Le cercle formé par tous les parti­ci­pants autour de l’orateur alterne avec la créa­tion de petits groupes de dimen­sions variables qui favo­risent la discus­sion. Les échanges tournent, par exemple, autour des idées reçues qu’il faut décons­truire ou des mobi­lités terri­to­riales constantes et sans cesse renou­ve­lées sur la commune : Belges travaillant au maraî­chage au 18ème siècle, Italiens ouvriers de la révo­lu­tion indus­trielle à la fin du 19ème siècle, Chinois large­ment repré­sentés actuel­le­ment, etc.

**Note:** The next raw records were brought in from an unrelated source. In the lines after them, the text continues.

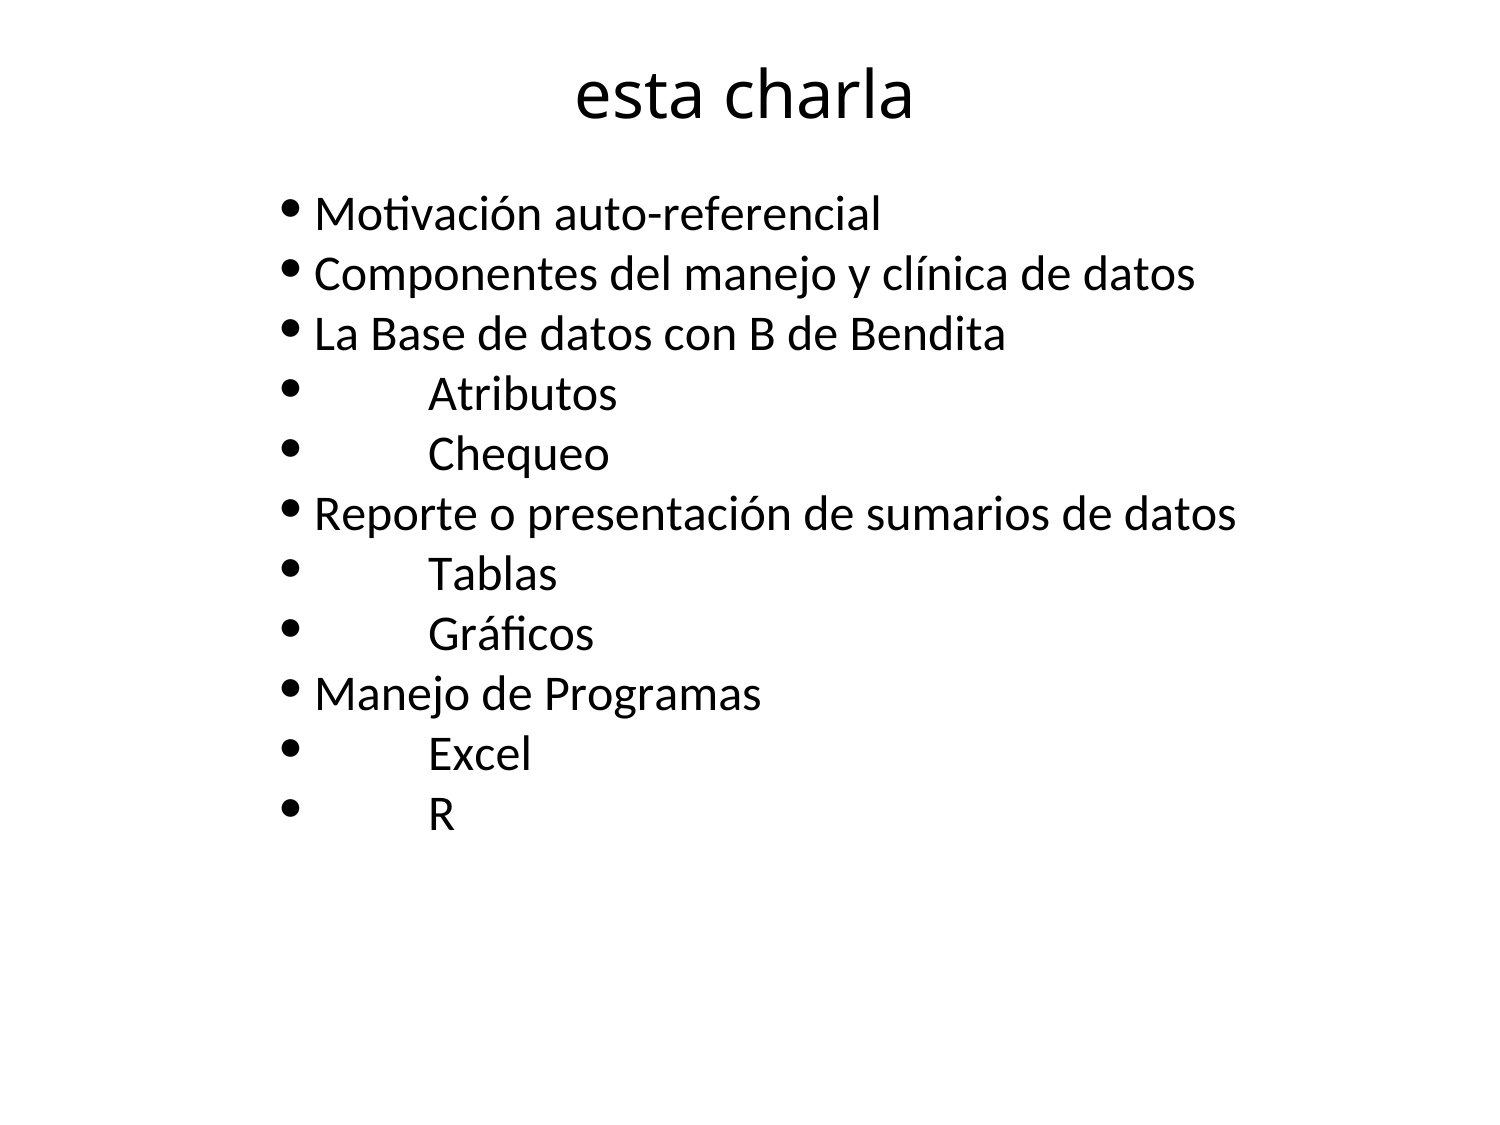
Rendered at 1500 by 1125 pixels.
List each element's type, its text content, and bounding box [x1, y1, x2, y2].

text_box Motivación auto-referencial Componentes del manejo y clínica de datos La Base de datos con B de Bendita Atributos Chequeo Reporte o presentación de sumarios de datos Tablas Gráficos Manejo de Programas Excel R [263, 172, 1253, 849]
text_box esta charla [559, 43, 932, 140]
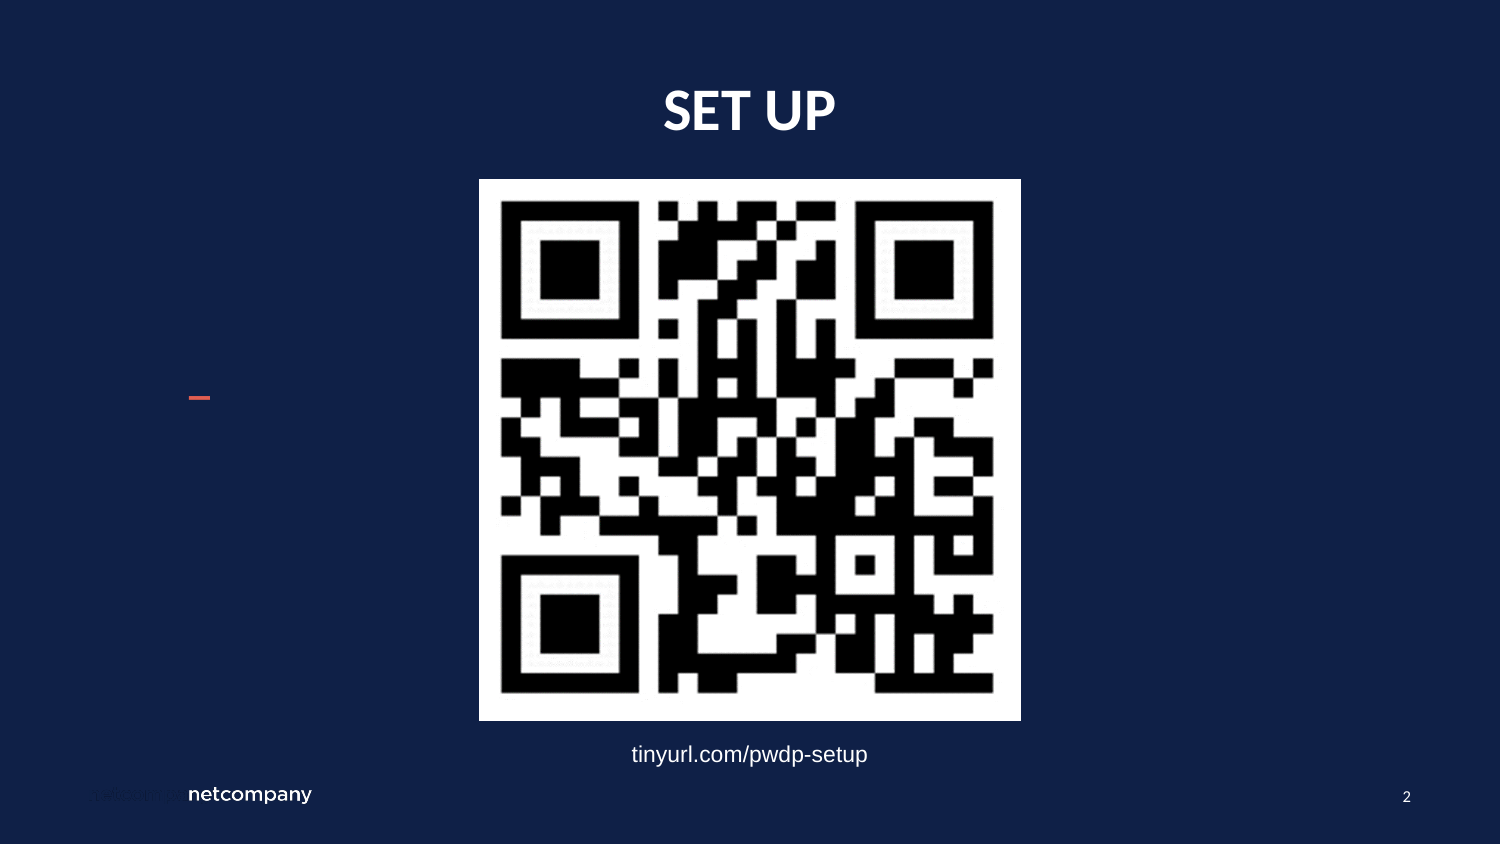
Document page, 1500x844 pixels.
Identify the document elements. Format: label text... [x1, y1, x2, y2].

picture [188, 396, 210, 400]
picture [479, 179, 1021, 721]
picture [88, 787, 313, 804]
text_box Set Up [336, 58, 1164, 233]
text_box tinyurl.com/pwdp-setup [444, 732, 1056, 775]
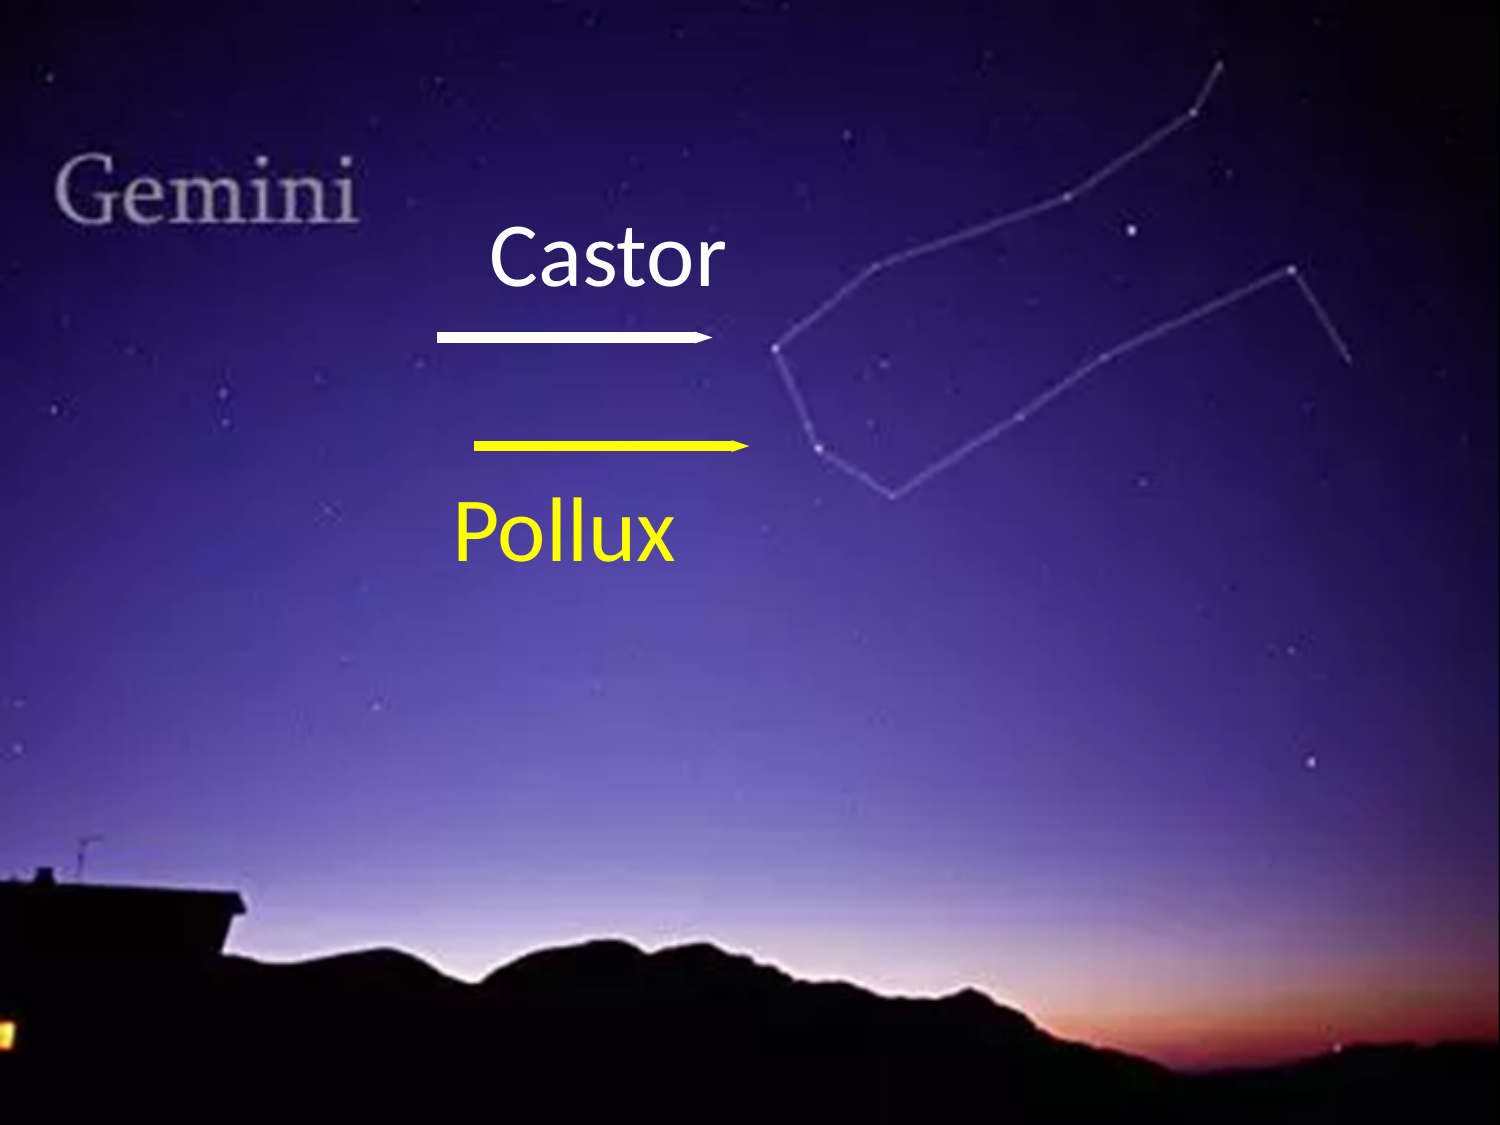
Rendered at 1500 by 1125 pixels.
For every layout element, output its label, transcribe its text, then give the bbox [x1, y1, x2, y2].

text_box Castor [474, 187, 750, 314]
picture [0, 0, 1499, 1125]
text_box Pollux [437, 462, 713, 589]
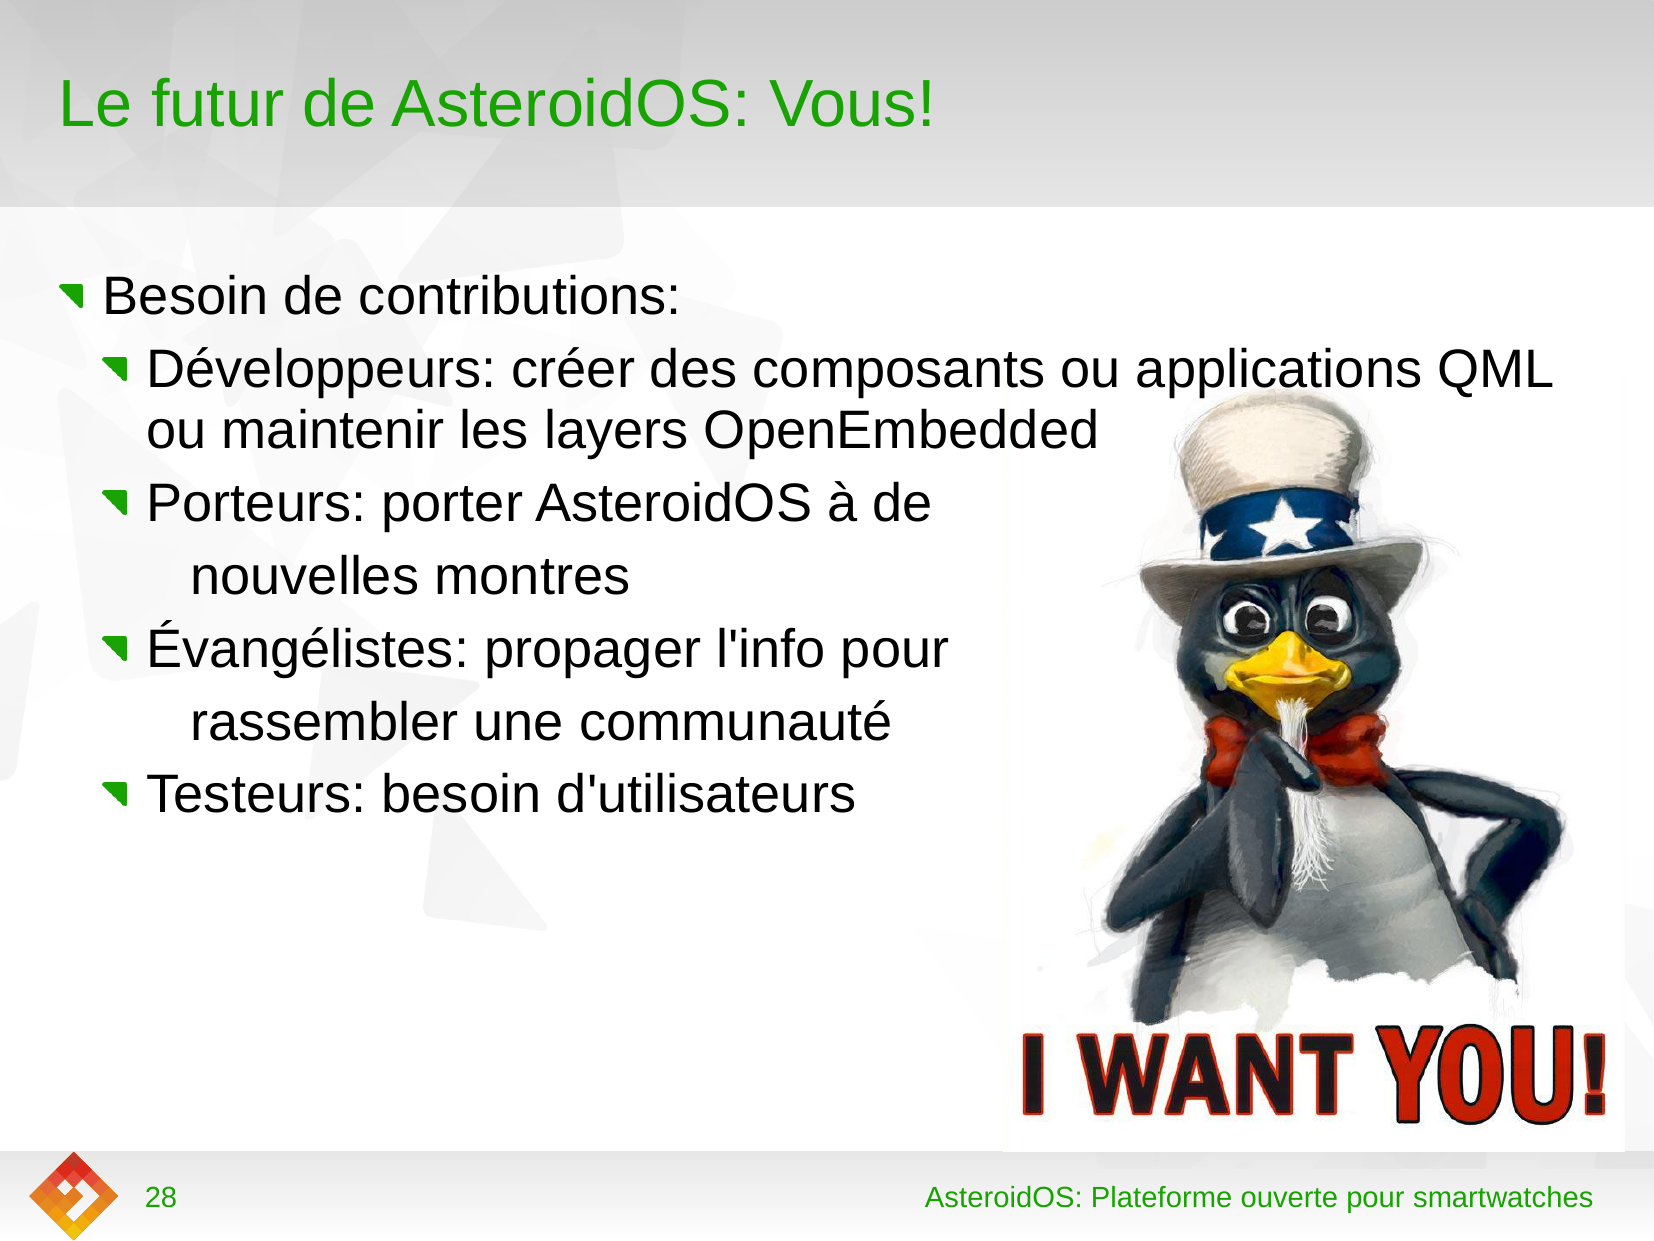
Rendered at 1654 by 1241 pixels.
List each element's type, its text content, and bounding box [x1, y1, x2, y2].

picture [915, 376, 1654, 1169]
list Besoin de contributions: Développeurs: créer des composants ou applications QML ou maintenir les layers OpenEmbedded Porteurs: porter AsteroidOS à de nouvelles montres Évangélistes: propager l'info pour rassembler une communauté Testeurs: besoin d'utilisateurs [59, 265, 1595, 1056]
title Le futur de AsteroidOS: Vous! [59, 29, 1595, 178]
picture [0, 0, 783, 931]
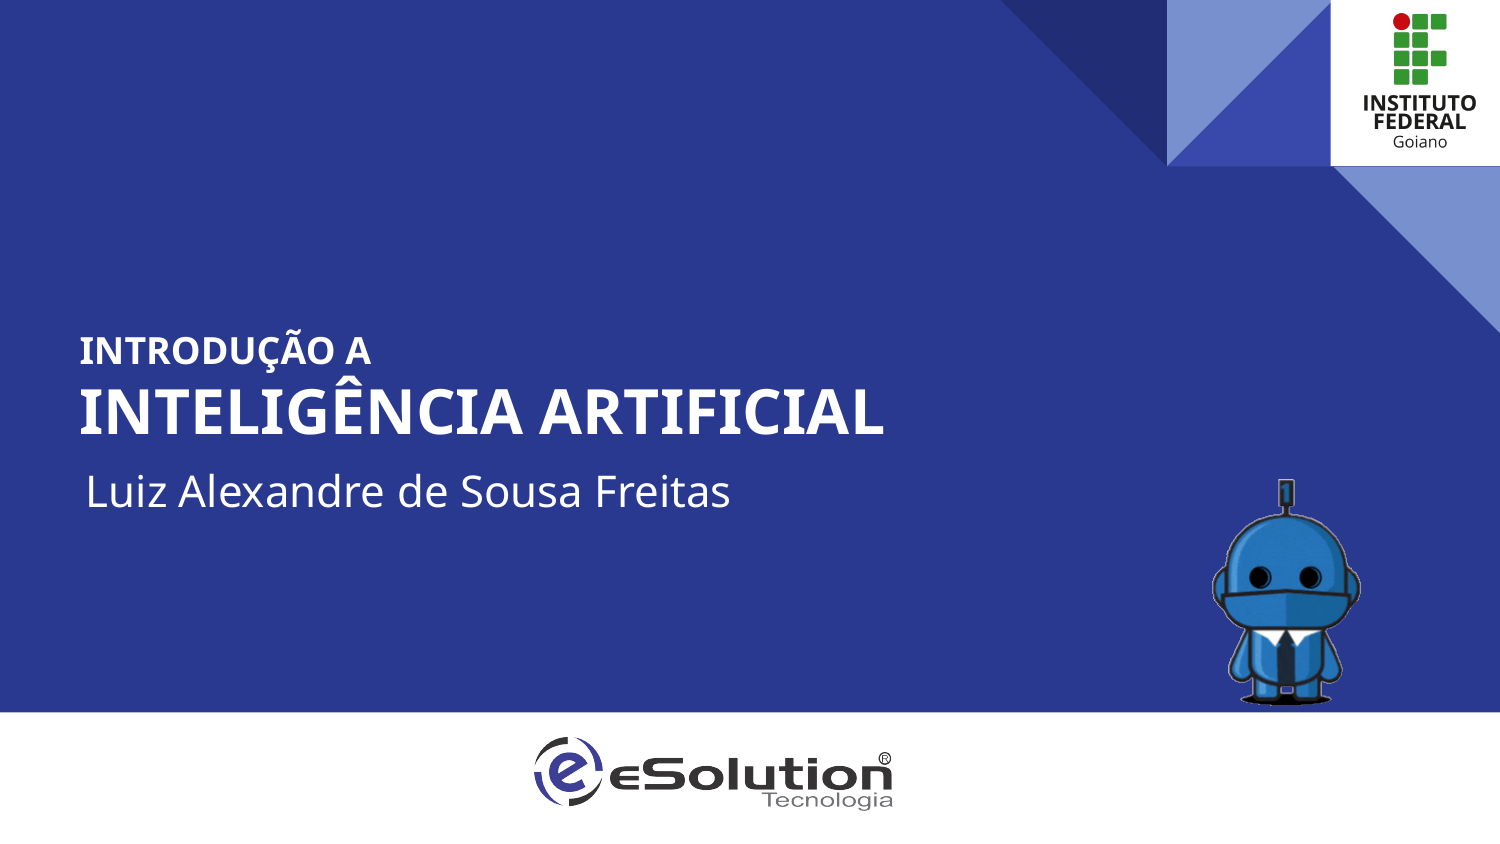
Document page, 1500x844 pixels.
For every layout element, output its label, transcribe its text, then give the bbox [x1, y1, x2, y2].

text_box [1330, 0, 1500, 167]
picture [1362, 13, 1477, 152]
picture [1138, 456, 1439, 732]
text_box [0, 712, 1500, 844]
title INTRODUÇÃO A INTELIGÊNCIA ARTIFICIAL [64, 237, 1414, 463]
picture [433, 685, 997, 815]
subtitle Luiz Alexandre de Sousa Freitas [70, 448, 1420, 520]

La dernière inter­ve­nante attendue pour parler des moda­lités du Pacte Mondial s’est égarée dans les trans­ports. L’incertitude sur son arrivée pimente le dernier thé pour­tant très sucré et laisse place à d’autres partages d’expériences. Puis arrive le moment de la rédac­tion des propo­si­tions. Tous les groupes soulignent l’importance d’une » mobi­li­sa­tion pour un accueil digne » et demandent la liberté incon­di­tion­nelle de circu­la­tion pour tou.te.s et le droit des citoyens à aider les migrant.e.s en diffi­culté. Certains proposent la recon­nais­sance du statut juri­dique de réfugié clima­tique par la Conven­tion de Genève. Les enjeux clima­tiques sont très présents dans les propo­si­tions du Thé Palabres d’Aubervilliers. Changer la percep­tion des migra­tions pour qu’elles soient vues comme un enri­chis­se­ment est aussi une prio­rité du groupe. Certaines propo­si­tions ne sont pas dans le Pacte Mondial que l’Onu ratifie deux mois après notre rencontre : l’idée d’un « cosmo­po­li­tisme ordi­naire » qui souligne l’importance de « s’enrichir à la fréquen­ta­tion de l’autre ».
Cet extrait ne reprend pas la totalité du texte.